Official title: To authorize and encourage the United States to pursue a model of locally-led development and humanitarian response and expand engagement with local actors and increase its local partner base.
Introduced November 20, 2025 by Sara Jacobs · Last progress November 20, 2025
The bill shifts U.S. foreign assistance toward greater local leadership and access—improving relevance and sustainability for local partners—while increasing administrative complexity, near‑term costs, and oversight risks that must be managed to avoid delays, exclusions, or misuse.
Local NGOs, community groups, and local governments will receive more direct funding and leadership roles in U.S. foreign assistance, increasing locally led program design and decisionmaking.
Local partners will face fewer administrative barriers and access more flexible funding (higher de minimis indirect cost rates, multi-year/milestone grants, temporary delays for SAM/UEI, allowance of non‑U.S. GAAP), enabling quicker disbursements and better cost recovery for local implementers.
Agencies will institutionalize policies (rulemaking, handbooks, and acquisition changes) and publish timely reports and annual metrics so Congress and the public get better transparency and data on localization progress and resource flows.
Federal agencies and staff will face substantial new administrative workload to prepare reports, conduct rulemaking, expand language support, and implement new award modalities, diverting staff time and resources.
Taxpayers may bear higher near‑term costs from increased oversight, translation and outreach, capacity‑building, and higher indirect cost rates for local partners, raising the per‑award cost of assistance.
Transparency and accountability could be weakened: delaying SAM/UEI and easing reporting, permitting non‑U.S. GAAP, and expanding awards to informal groups increase risks of reduced oversight, inconsistent financial reporting, and potential misuse or fraud.
Based on analysis of 11 sections of legislative text.
Directs foreign assistance agencies to expand funding, flexibility, and access for local partners, authorize administrative flexibilities, and require periodic reporting on progress.

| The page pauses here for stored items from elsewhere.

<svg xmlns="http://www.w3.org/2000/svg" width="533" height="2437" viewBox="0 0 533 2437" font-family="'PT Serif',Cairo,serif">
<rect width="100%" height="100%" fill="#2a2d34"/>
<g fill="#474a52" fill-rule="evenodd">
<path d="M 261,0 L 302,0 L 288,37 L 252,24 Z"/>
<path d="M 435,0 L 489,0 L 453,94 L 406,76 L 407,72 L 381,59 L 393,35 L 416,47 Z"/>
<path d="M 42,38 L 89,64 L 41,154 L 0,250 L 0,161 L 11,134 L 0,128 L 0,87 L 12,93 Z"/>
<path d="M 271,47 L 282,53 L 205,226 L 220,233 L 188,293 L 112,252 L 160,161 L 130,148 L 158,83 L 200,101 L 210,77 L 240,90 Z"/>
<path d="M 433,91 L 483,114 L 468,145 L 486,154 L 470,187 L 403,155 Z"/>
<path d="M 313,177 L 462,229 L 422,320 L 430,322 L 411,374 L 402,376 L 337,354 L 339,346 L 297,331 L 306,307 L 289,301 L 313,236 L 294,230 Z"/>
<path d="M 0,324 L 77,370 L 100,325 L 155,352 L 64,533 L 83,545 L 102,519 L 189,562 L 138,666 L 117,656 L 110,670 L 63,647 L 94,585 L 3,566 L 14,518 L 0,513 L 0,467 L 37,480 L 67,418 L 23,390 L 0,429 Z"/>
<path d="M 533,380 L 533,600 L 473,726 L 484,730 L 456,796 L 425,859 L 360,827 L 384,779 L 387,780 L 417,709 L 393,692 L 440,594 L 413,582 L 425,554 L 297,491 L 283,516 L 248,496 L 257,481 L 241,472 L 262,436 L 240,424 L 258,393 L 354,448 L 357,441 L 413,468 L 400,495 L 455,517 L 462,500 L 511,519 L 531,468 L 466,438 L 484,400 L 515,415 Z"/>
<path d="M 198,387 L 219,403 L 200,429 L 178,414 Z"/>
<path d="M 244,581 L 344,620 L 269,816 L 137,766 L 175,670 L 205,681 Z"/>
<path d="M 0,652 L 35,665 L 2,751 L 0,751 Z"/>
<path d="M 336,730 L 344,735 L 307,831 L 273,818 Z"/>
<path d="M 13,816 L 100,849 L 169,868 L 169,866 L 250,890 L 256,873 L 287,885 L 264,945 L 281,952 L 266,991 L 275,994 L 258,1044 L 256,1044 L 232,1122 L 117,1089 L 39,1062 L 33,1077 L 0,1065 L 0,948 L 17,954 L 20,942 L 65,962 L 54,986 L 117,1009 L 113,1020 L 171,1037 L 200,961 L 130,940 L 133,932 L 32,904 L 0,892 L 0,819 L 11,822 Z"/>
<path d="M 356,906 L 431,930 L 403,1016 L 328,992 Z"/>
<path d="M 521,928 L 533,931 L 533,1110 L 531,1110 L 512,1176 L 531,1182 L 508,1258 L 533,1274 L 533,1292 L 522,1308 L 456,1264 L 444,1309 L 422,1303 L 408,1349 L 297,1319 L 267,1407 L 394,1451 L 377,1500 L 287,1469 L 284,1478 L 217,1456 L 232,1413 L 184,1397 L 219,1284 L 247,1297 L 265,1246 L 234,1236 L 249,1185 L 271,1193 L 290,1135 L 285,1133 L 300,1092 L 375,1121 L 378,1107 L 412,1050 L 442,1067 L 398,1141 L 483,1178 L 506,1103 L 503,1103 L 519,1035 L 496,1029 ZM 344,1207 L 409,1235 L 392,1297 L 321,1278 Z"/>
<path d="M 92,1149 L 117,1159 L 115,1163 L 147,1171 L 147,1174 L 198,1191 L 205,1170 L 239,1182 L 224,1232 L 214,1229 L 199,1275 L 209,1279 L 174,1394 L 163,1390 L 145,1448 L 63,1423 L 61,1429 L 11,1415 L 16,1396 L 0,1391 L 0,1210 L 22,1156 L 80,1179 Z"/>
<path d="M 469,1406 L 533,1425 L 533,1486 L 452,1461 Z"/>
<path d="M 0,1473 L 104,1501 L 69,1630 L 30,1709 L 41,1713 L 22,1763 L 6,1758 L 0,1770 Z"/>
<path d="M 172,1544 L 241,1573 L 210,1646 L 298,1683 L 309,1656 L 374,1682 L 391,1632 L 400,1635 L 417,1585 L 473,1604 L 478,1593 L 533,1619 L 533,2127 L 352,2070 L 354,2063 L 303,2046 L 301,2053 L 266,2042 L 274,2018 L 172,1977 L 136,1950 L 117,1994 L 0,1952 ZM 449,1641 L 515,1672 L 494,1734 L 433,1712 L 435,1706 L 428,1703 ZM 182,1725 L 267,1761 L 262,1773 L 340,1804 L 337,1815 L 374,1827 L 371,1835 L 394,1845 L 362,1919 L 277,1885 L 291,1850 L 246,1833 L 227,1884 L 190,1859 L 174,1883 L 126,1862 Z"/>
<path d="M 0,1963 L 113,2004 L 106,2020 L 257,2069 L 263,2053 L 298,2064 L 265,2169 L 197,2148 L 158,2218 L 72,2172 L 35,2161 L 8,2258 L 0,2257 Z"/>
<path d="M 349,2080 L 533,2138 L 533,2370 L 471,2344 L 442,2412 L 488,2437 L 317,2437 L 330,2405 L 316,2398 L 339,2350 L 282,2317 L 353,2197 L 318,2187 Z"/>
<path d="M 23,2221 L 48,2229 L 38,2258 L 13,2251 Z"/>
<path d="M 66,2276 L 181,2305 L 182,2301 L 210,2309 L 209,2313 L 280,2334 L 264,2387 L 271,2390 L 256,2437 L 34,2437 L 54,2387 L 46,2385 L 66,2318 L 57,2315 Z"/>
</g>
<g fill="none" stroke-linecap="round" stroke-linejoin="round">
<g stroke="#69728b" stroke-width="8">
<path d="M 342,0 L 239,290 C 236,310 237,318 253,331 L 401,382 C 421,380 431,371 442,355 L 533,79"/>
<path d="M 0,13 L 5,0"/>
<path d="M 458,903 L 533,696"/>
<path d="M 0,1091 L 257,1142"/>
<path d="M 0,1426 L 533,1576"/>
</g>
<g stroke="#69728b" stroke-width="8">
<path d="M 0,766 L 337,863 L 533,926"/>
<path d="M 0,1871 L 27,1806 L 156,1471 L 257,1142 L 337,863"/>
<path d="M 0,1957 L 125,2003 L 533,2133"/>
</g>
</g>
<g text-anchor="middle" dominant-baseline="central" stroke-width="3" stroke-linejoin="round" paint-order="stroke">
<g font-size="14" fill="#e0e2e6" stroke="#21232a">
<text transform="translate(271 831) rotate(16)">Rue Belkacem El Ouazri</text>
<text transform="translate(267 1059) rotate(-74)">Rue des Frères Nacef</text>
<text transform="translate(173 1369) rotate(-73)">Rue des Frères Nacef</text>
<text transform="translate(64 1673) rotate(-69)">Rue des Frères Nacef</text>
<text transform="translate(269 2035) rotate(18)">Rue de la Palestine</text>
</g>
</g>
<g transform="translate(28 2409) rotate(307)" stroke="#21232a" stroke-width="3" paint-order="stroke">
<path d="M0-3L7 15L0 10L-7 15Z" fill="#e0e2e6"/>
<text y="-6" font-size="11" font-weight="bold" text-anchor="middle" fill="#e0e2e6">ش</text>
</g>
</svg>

Requires U.S. foreign assistance agencies to adopt and report on policies that expand funding, leadership, and practical access for local partners in development and humanitarian programs. It directs agencies to remove administrative barriers, permit non‑English proposals in certain cases, raise modest indirect cost allowances for local partners, allow local‑entity competitions under limits, review public international organization practices, and deliver several reports and an annual public progress report.